Au-delà des propos d’un Premier ministre en sursis, j’observe que quand les partenaires sociaux pilotent avec une réelle indépendance de grands organismes paritaires comme l’Agirc-Arrco (retraites complémentaires), le système est équilibré et parvient même à générer des réserves financières. À bien des égards, les organisations syndicales et patronales ont démontré être des gestionnaires plus responsables que l’État.
Je ne connais pas de projet à la fois plus motivant à défendre et plus attaqué que notre Sécurité sociale »
Octobre 2025 marquera le 80e anniversaire de la Sécurité sociale. En quoi demeure-t-elle un projet sociétal à défendre ?
Je ne connais pas de projet à la fois plus motivant à défendre et plus attaqué que notre Sécurité sociale tant celle-ci constitue la colonne vertébrale de notre société depuis l’après-guerre. Ne plus craindre de vieillir, ne plus craindre d’être malade : voici des combats qui demeurent fondamentaux. Nous avons une responsabilité collective, y compris les organisations syndicales comme la CFE-CGC qui sont des acteurs et des dépositaires de notre système de protection sociale. Je rappelle par ailleurs combien les populations de l’encadrement (agents de maitrise, techniciens, ingénieurs, cadres) sont d’importantes parties prenantes pour la solvabilité financière de notre système social.
À titre personnel, vous abordez votre dernière rentrée sociale en tant que président de la CFE-CGC, avant de passer le flambeau en juin 2026. Quel est votre état d’esprit ?

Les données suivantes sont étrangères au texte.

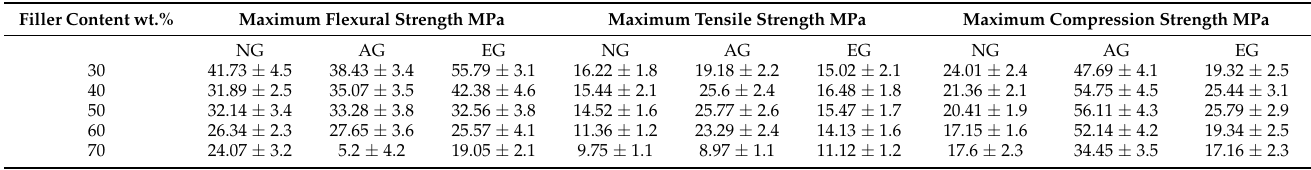
Table 3. Mechanical properties of PSU-based composites filled with NG, AG and EG. Filler Content wt.%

Ma motivation demeure plus que jamais intacte ! J’ai l’expérience et l’énergie. Cette rentrée sociale n’est pas la moins agitée, ce qui en dit long sur les difficultés du pays à retrouver une forme de raison et à bâtir des projets collectifs dans lesquels chacun puisse s’intégrer. Comme toujours, la CFE-CGC, ses militants et ses sections syndicales sauront répondre présents pour faire face aux problèmes. Notre organisation, qui a retrouvé son vaisseau amiral rénové de la rue du Rocher, est depuis de nombreuses années dans une dynamique de progression. Nous continuerons de produire des éléments de réponse aux grands défis du monde du travail.